Kritik an Israel nach letzter Offensive

Die Gewalt ging derweil mit unverminderter Härte weiter. Israelische Kampfflugzeuge bombardierten am Dienstag die Bank der herrschenden Hamas im Gazastreifen. Das Innere des Gebäudes der Islamischen Nationalbank in Gaza wurde dabei zerstört. Der 31 Jahre alte Eigentümer Suleiman Tauil verurteilte den Angriff und erklärte, er habe mit der Politik nichts zu tun. Die Hamas hatte die Bank gegründet, um die internationalen Sanktionen zu umgehen. Denn die USA, Israel und andere westliche Staaten stufen die Hamas als Terrorgruppe in.

**DATENSATZAUSZÜGE:**

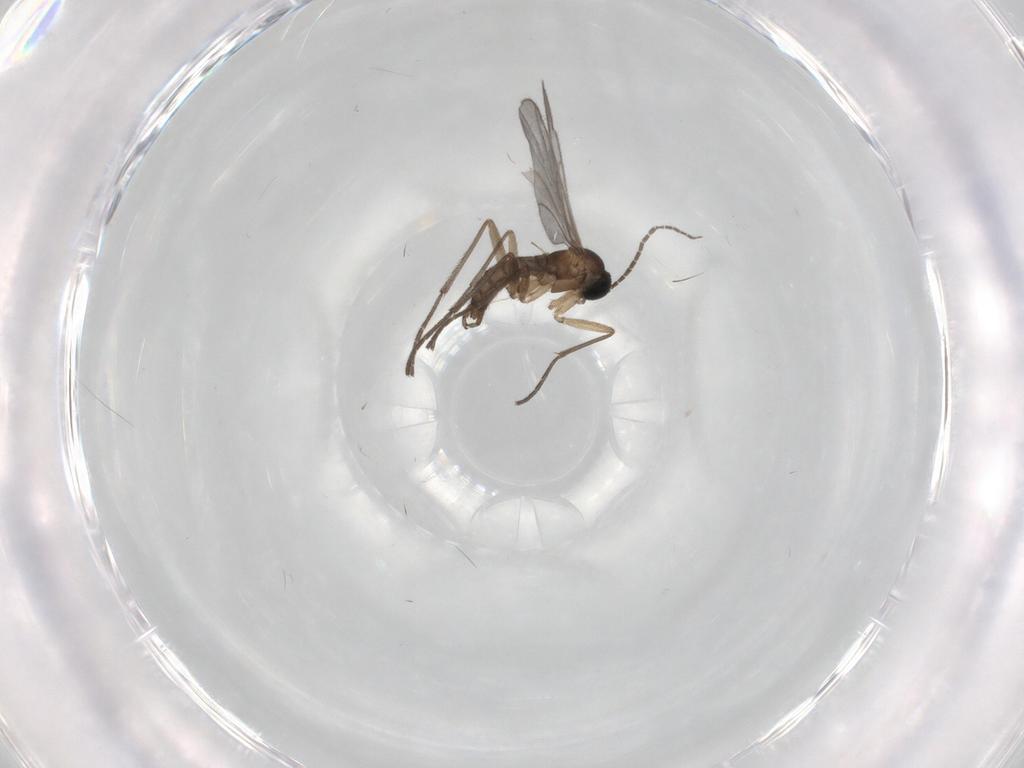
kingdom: Animalia
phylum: Arthropoda
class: Insecta
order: Diptera
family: Sciaridae
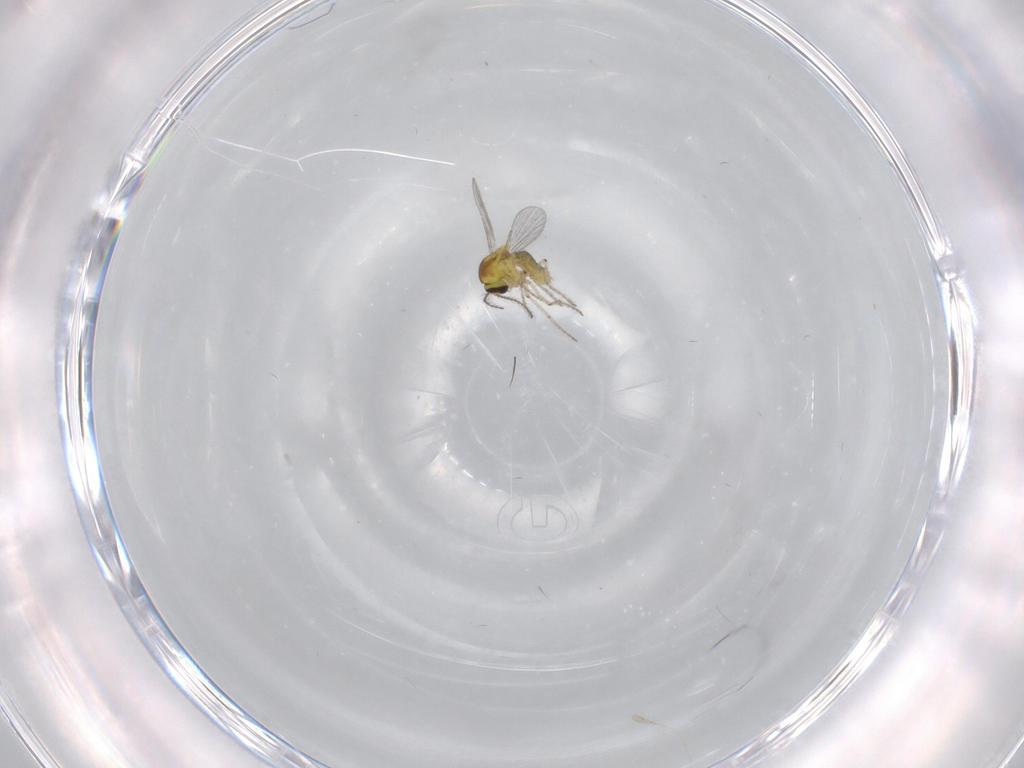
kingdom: Animalia
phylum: Arthropoda
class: Insecta
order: Diptera
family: Ceratopogonidae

**AUFGABE 1:** Gib aus dem Textauszug über die Bombardierung der Hamas-Bank den Abschnitt von „Die Gewalt ging“ bis „als Terrorgruppe in.“ wortgetreu wieder.
**AUFGABE 2:** Führe den Textauszug über die Bombardierung der Hamas-Bank im Anschluss an seinen letzten Satz fort.

**ANTWORTFELD 1:**
Die Gewalt ging derweil mit unverminderter Härte weiter. Israelische Kampfflugzeuge bombardierten am Dienstag die Bank der herrschenden Hamas im Gazastreifen. Das Innere des Gebäudes der Islamischen Nationalbank in Gaza wurde dabei zerstört. Der 31 Jahre alte Eigentümer Suleiman Tauil verurteilte den Angriff und erklärte, er habe mit der Politik nichts zu tun. Die Hamas hatte die Bank gegründet, um die internationalen Sanktionen zu umgehen. Denn die USA, Israel und andere westliche Staaten stufen die Hamas als Terrorgruppe in.

**ANTWORTFELD 2:**
Die Extremistengruppe Islamischer Dschihad teilte mit, ihr Propagandaführer Rames Harb sei bei einem israelischen Luftangriff auf ein Gebäude getötet worden, in dem etliche örtliche und ausländische Medien untergebracht seien, darunter der Hamas-eigene TV-Sender Al Aksa. Ein Mensch sei bei dem Angriff getötet und mehrere weitere verwundet worden, berichteten Rettungskräfte. Es war der zweite Luftangriff auf das Gebäude innerhalb von zwei Tagen. 840 Menschen, darunter 225 Kinder, wurden nach palästinensischen Angaben bis Montagabend bei israelischen Angriffen verletzt.

Analysten zufolge ist die Extremistengruppe Islamischer Dschihad für die anhaltenden Raketenangriffe auf Israel verantwortlich. Die Hamas beschuldigt Israel, die gezielte Tötung des Hamas-Militärführers in der vergangenen Woche habe den Konflikt angeheizt. Israel macht dagegen die Hamas verantwortlich und gibt an, sich lediglich gegen den seit Monaten anhaltenden Raketenbeschuss auf den jüdischen Staat zu wehren.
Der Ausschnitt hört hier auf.